Editorial: Unnecessary Lawsuits Hold Up Vital Stem Cell Research

    With the passage of Proposition 71 by nearly 60 percent of voters in 2004, California suddenly found itself at theforefront of embryonic stem cell research nationwide as the only state with a taxpayer-funded grant program.

    By Priscilla Lazaro
    A Drop From the Ink Well

    However, immediately after the initiative passed, groups launched attacks on its constitutionality, holding up the $3 billion California Institute of Regenerative Medicine’s ability to effectively issue research grants and thus keeping California’s pioneering first steps mostly symbolic.

    But symbolism became reality this month as CIRM finally handed out 72 long-awaited grants totaling $45 million to scientists across the state – several of them here at UCSD – conducting projects that could hold the key to curing devastating diseases that affect millions of Americans, including Alzheimer’s disease and paralysis caused by spinal cord injuries.

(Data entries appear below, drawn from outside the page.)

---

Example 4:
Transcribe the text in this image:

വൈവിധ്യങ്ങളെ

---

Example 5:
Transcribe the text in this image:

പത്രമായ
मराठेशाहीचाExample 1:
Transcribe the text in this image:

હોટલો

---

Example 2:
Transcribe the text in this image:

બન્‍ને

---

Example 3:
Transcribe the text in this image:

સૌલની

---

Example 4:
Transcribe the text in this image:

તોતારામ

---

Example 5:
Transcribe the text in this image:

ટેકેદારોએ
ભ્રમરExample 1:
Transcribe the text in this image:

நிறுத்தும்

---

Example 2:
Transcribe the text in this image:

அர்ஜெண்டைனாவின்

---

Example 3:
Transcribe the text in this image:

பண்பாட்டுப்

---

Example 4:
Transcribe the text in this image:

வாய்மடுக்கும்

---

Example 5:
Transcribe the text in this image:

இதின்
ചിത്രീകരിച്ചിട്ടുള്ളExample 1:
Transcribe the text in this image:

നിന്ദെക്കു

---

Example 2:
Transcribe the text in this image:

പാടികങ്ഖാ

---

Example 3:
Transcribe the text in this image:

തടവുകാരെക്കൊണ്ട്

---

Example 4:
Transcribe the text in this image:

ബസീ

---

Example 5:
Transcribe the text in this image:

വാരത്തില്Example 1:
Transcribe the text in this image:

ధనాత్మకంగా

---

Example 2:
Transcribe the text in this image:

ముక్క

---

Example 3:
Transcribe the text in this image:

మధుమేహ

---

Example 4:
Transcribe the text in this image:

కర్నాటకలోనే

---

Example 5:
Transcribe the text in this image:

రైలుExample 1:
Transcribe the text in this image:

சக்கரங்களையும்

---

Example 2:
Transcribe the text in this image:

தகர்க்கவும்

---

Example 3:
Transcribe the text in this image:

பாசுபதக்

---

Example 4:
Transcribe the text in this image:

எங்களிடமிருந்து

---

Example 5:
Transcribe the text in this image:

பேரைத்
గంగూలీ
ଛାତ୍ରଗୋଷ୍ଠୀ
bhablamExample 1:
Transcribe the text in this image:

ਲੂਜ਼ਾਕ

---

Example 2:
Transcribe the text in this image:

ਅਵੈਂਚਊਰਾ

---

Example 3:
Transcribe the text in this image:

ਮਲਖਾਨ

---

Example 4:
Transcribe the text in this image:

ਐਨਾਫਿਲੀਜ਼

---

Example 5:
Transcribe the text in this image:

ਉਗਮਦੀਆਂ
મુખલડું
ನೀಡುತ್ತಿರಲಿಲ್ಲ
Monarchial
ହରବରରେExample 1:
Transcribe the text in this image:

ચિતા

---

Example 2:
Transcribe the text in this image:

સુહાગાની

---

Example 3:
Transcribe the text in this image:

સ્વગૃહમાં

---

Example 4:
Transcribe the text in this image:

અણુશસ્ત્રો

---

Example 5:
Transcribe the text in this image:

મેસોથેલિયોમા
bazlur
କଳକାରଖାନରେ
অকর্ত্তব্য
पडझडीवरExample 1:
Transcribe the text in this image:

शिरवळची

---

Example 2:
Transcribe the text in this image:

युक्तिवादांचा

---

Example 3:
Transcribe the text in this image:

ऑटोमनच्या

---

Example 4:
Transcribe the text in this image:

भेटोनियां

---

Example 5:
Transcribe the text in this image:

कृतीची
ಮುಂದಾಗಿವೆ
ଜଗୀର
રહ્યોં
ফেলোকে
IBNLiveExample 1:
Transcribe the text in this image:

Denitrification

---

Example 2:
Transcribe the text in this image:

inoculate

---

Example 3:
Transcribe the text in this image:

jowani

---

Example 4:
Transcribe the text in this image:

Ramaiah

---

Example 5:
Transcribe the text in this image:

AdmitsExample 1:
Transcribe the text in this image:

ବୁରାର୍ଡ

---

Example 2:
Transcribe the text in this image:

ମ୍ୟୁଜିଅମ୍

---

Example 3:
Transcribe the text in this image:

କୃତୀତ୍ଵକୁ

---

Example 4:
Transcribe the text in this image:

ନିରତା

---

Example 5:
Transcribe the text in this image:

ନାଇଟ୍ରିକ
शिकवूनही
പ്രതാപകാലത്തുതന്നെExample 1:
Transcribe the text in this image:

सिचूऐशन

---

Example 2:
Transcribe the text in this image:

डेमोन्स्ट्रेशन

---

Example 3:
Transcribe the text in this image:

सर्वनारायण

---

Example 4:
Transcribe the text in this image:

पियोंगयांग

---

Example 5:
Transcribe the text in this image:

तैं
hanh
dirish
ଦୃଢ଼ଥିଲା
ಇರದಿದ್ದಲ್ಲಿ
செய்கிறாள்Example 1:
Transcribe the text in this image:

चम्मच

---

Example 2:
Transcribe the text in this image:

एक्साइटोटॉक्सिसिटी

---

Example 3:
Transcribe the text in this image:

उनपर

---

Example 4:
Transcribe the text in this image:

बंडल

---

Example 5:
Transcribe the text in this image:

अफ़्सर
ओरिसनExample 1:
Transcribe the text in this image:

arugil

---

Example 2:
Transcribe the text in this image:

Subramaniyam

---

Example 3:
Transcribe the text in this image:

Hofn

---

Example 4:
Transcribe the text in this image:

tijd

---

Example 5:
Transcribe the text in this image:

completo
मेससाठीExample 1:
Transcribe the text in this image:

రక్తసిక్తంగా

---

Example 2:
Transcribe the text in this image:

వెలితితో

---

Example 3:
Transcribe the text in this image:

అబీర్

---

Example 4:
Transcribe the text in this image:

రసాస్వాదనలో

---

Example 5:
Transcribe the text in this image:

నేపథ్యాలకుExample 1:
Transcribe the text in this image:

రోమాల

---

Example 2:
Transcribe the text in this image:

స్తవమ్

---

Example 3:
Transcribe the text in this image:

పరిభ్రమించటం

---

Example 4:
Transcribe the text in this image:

    Although a superior court judge ruled last year that Proposition 71 was constitutional, the litigation continues as the California Family Bioethics Council, the National Tax Limitation Foundation and the People’s Advocate have taken the issue to the 1st District Court of Appeals in San Fransisco for review and have threatened to take their case to the California Supreme Court if necessary, reasoning that stem cell research is immoral because human embryos are destroyed during the research process.

    This legal mess has forced Gov. Arnold Schwarzenegger to obtain a state loan to allow CIRM to distribute the grants. Schwarzenegger has said that as long as the issue is tied up, he will continue to obtain loans to support CIRM.

    It’s time for the courts to dismiss the issue now so CIRM can stop relying on loans and start doing what Californians approved it to do: advance medical technology to potentially eradicate diseases that kill people every day.